When a very famous white rockstar called two female staffers at the NME offices and hurled abuse at them, the concern was not with their wellbeing but with contacting the publicist to ensure he'd continue having a relationship with the mag. Damage limitation trumps human decency. There are countless stories I could tell you like this and they span most music magazines I've worked for. The protection of these sacred cows explains why the likes of Chris Brown (who assaulted his then-girlfriend Rihanna) and R Kelly (who has repeatedly been accused of sexual misconduct towards women and minors) still have thriving careers. It's not just the fans who refuse to square up to the truth – it's them. How can you assume responsibility when people are hired to clean your mess?
Howl offers that the way in which women have been taught to compete with each other has previously made them less inclined to seek solace in one another. “But now there's a revolution happening where we're like, 'No, this is how you want us to feel about each other.’” It's awfully convenient for the men who seek to take all the power to cajole women into fearing one another.
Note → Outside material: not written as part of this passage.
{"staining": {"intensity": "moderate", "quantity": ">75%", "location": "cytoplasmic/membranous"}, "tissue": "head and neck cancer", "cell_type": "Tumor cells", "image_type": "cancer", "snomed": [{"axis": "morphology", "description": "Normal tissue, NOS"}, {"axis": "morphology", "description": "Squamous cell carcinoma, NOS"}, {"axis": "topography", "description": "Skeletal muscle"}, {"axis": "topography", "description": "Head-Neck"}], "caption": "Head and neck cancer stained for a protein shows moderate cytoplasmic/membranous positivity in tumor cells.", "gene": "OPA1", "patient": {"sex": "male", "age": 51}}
It's ironic that the music industry, with its volume and its openness and its total annihilation of authority, is deafeningly silent, and Hollywood, with its protections and professionalism and closed doors, is growing louder. Ironic, but not a shock. The white flowers are hollow. They were worn on the most debauched night out of the British music industry's year, when everyone was likely praying that the victims didn't ruin the fun for everybody else.
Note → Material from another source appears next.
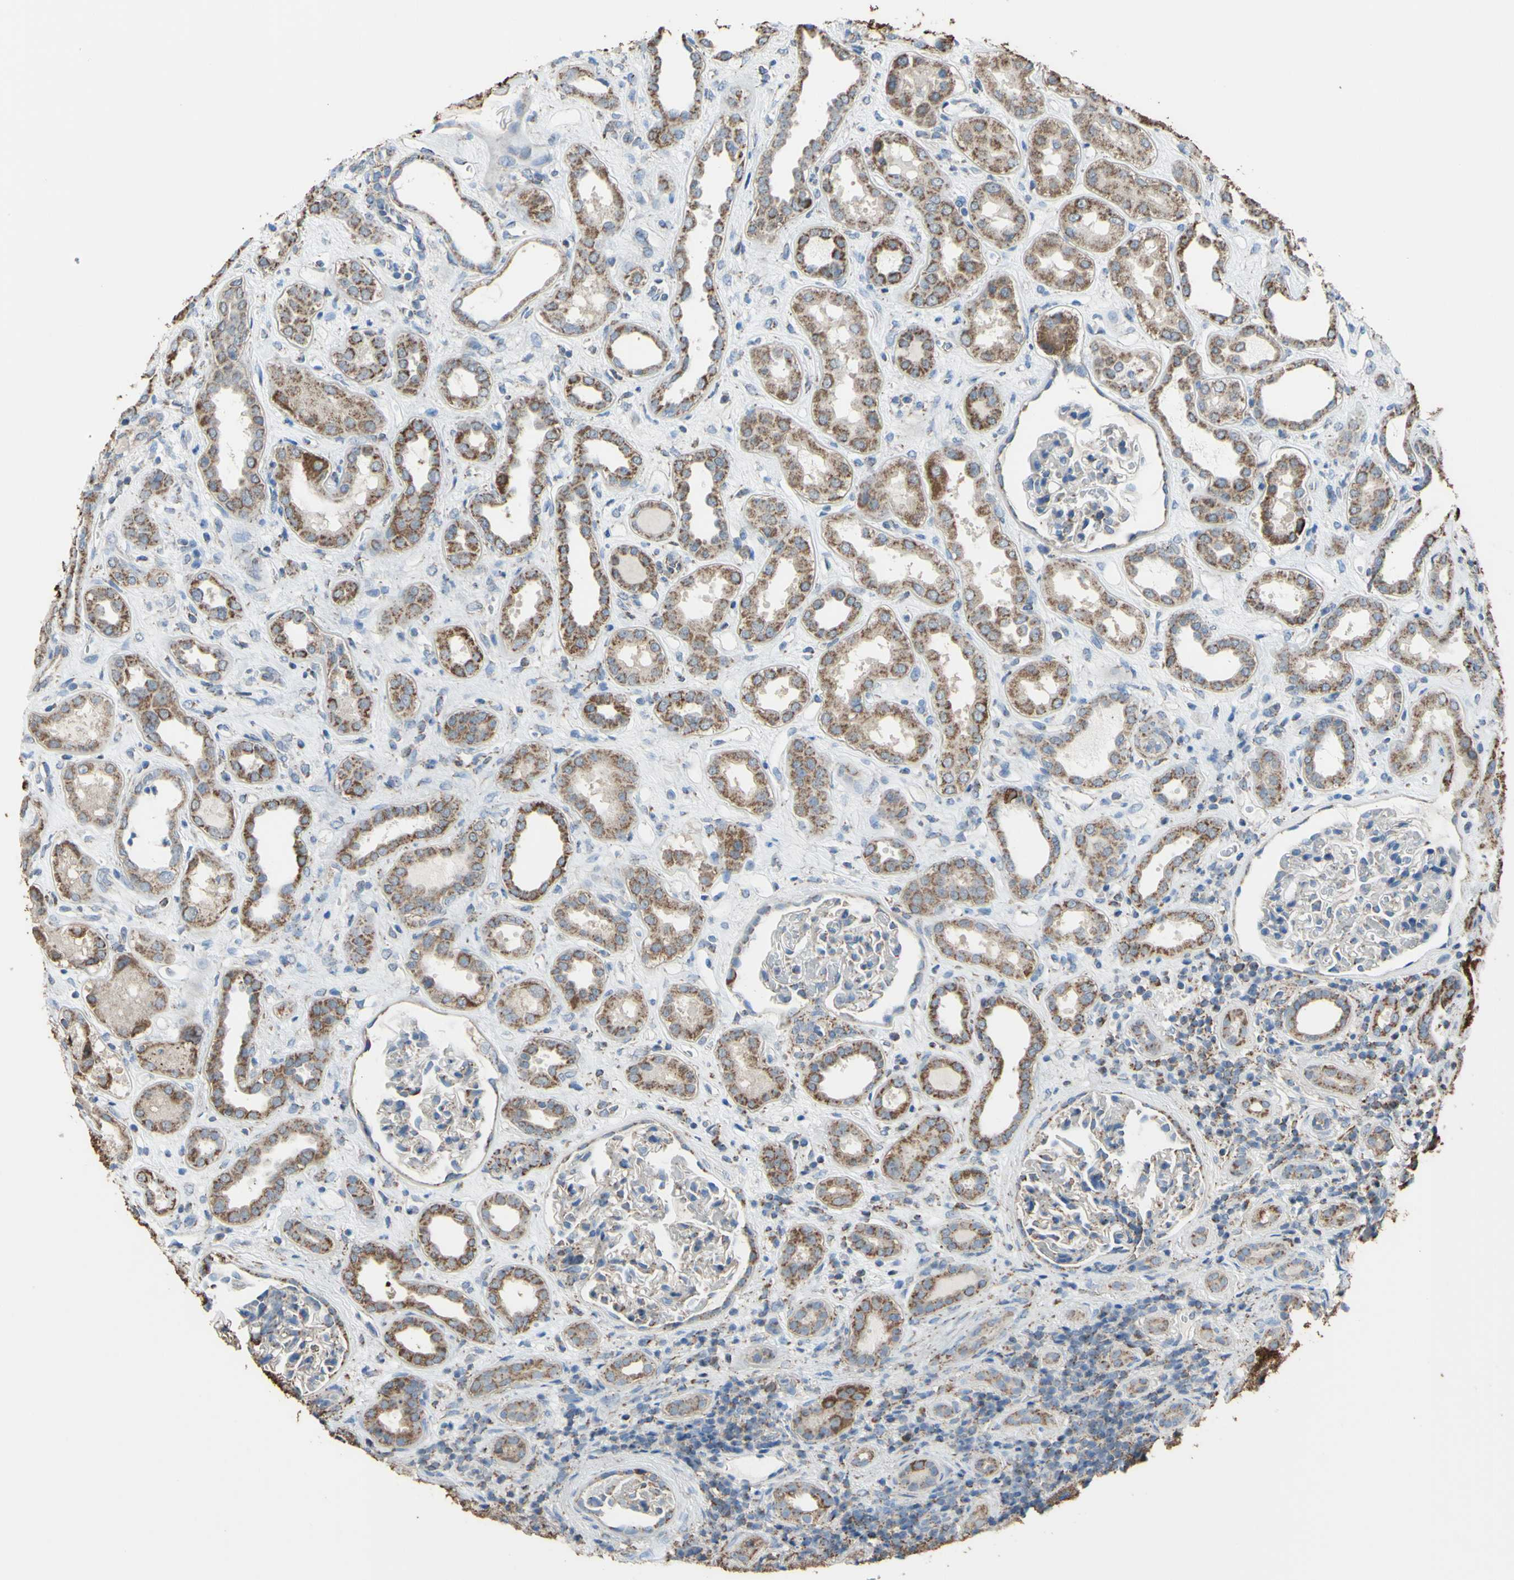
{"staining": {"intensity": "weak", "quantity": "<25%", "location": "cytoplasmic/membranous"}, "tissue": "kidney", "cell_type": "Cells in glomeruli", "image_type": "normal", "snomed": [{"axis": "morphology", "description": "Normal tissue, NOS"}, {"axis": "topography", "description": "Kidney"}], "caption": "The photomicrograph displays no staining of cells in glomeruli in benign kidney. (Stains: DAB (3,3'-diaminobenzidine) IHC with hematoxylin counter stain, Microscopy: brightfield microscopy at high magnification).", "gene": "CMKLR2", "patient": {"sex": "male", "age": 59}}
For years, Lauren Mayberry – lead singer of the band Chvrches – has publicly spoken about her horrid experience of sexual misconduct via internet trolling. She penned an op-ed for The Guardian about it as far back as 2013. While she believes that speaking in itself has created a wave of progressive discussion, she, too, has reservations for the future. In an interview with Pitchfork last week, she said: “We have to hope that symbolic gestures like wearing white roses on red carpets will translate into actual action. Will the Grammys actually look around the room, at the people and companies they represent and how they treat people? I don’t know. It has to be more than lip service.” Maybe it’s time the music industry accepted that you don’t have to act rock ’n’ roll to be rock ’n’ roll.